Background
Frank Evans was born in 1917 in Llanwnnen, Lampeter in Wales.
Frank Evans was born in 1917 in Llanwnnen, Lampeter in Wales.
He published his memoirs in Welsh and English in the 1980s. As a result of the Battle of Hong Kong in December 1941, he was captured by the Japanese Army and interned at the Sham Shui Po and Argyle Street Prisoner Of War camps in Hong Kong and later transferred to the Oeyama Prisoner Of War Camp, Iwataki Town, Yoza-gun, Kyoto Prefecture where he was forced to work in the open-pit nickel mine in Kaya and the smelting factory in Iwataki together with nearly 700 Prisoner Of War"s from countries such as the United Kingdom, Canada, Australia and the United States of America. The Prisoner Of War"s were released from the camp in September 1945 after the defeat of Japan in the Pacific War and Frank Evans returned to Wales in November. Nearly ten per cent of the Prisoner Of War"s in the Oeyama camp had died of malnutrition, hard labour and torture when the war was over.
He privately published his memoirs in Welsh in 1981 and later in English in 1985 with the title Evans visited the former Oeyama Prisoner Of War camp site for the first time since the end of World World War II in 1984 and had a memorial for his comrades erected at the former nickel mine site with cooperation from the Town of Kaya (now a part of Town of Yosano) and Nippon Yakin Company Limited.
This visit and the 1985 visit by Mayor Takuichi Hosoi of Kaya to Aberystwyth enabled the two municipalities to establish exchange programs for their respective high school students and citizens. Evans died in Aberystwyth in 1996.

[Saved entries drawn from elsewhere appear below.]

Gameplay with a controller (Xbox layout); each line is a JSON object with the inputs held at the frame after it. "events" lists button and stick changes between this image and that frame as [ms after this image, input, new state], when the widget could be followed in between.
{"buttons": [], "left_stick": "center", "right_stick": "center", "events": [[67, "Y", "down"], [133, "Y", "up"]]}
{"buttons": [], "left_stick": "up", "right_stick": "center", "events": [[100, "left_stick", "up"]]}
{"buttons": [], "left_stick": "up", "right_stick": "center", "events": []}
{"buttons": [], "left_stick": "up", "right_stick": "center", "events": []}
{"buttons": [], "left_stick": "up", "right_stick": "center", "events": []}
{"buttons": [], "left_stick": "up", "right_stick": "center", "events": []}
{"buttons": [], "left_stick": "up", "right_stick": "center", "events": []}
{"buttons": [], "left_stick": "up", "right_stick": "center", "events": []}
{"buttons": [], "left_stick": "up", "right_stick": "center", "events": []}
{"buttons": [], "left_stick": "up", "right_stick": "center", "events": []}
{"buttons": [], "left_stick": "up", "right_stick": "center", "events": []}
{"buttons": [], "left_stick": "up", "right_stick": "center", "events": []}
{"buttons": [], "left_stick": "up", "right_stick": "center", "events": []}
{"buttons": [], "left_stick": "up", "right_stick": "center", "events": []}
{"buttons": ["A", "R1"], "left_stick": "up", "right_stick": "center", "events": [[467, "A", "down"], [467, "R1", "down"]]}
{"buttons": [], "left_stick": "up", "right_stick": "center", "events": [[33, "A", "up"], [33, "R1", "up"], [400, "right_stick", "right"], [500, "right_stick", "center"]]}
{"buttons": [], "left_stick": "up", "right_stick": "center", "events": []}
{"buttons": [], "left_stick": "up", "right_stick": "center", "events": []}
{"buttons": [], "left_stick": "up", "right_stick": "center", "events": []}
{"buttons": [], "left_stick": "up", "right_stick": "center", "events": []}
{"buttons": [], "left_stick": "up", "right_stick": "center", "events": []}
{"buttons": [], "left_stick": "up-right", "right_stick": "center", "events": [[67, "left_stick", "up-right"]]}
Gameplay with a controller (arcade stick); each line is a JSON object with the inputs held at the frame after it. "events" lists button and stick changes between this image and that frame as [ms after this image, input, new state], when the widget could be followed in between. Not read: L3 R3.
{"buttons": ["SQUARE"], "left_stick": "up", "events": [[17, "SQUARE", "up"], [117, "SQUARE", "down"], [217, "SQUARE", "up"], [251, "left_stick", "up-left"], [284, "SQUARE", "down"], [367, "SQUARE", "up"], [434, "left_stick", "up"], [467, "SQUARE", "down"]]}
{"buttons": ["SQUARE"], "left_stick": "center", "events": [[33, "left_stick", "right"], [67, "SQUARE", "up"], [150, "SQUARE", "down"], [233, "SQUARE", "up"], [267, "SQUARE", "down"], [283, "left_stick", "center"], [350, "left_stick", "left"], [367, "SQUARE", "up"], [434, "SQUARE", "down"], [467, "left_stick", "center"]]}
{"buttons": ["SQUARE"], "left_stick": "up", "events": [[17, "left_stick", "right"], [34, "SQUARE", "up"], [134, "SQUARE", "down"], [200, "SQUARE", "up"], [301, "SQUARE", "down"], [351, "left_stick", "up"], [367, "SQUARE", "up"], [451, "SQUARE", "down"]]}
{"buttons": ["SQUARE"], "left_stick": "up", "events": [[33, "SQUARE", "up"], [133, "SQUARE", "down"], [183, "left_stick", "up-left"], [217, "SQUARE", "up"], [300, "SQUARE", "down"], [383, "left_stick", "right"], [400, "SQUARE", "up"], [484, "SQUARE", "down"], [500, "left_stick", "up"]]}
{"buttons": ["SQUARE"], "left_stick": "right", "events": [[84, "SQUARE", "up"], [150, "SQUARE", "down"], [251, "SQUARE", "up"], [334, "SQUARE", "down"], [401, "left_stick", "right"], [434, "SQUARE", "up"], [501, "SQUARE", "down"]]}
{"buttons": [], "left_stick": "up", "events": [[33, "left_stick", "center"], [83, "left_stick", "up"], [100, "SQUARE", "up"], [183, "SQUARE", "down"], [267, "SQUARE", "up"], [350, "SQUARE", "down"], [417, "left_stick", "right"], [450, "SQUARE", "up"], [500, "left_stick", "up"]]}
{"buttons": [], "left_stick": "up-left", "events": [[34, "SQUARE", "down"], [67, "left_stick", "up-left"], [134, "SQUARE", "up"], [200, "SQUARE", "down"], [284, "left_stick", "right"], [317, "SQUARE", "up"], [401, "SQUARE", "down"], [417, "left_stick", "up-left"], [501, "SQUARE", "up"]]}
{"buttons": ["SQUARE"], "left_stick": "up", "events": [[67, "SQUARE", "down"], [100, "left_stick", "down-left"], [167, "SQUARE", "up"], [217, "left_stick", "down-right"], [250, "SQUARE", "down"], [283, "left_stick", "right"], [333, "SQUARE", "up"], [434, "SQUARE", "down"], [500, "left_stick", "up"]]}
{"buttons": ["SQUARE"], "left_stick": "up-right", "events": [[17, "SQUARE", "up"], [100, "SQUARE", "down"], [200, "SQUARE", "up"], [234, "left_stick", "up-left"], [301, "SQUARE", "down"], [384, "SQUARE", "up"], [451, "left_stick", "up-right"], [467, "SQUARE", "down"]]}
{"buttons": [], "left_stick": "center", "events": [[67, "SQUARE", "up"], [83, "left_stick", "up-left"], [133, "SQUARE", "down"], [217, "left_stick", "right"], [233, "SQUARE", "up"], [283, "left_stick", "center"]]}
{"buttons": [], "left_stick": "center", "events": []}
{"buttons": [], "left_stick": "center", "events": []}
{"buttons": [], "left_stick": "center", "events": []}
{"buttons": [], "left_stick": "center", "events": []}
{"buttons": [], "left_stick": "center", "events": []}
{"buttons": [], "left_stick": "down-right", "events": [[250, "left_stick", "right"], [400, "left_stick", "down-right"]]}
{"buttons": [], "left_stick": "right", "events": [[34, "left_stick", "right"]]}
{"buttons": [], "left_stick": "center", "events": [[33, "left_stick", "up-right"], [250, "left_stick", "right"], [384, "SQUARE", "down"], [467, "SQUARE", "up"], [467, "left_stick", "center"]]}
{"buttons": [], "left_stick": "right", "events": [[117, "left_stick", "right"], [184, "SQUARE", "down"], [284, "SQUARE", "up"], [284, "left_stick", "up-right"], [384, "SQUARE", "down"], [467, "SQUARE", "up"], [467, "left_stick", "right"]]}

The English version of Evans" memoirs,, is known as one of the important accounts of Prisoner Of War"s experience in Hong Kong and Japan. lieutenant is also quite unique as it combines his memories from World World War II and the process of post-war reconciliation between his former enemies and himself as a result of his 1984 visit to Japan.
lieutenant is quoted in Long Night"s Journey into Day by Doctor Charles G. Roland (Wilfrid Laurier University Press, 2001) and in We shall Suffer There by Tony Banham (Hong Kong University Press, March 2009).
lieutenant is also quoted in an English language textbook in Japan for senior high school students by the Kairyudo Press and in Amerika Kokka Hangyaku-zai (A Case of Treason in the (Post-War) United States of America) in Japanese by Tetsuro Shimojima (Kodansha Press, Tokyo, 1993). The book deals with Tomoya Kawakita who was convicted of treason after World World War II for his acts against United States Prisoner Of War"s as an interpreter at the Oeyama nickel mine.
He was dispatched to the Crown Colony of Hong Kong as a member of the British Army (Royal Army Pay Corps) in 1941.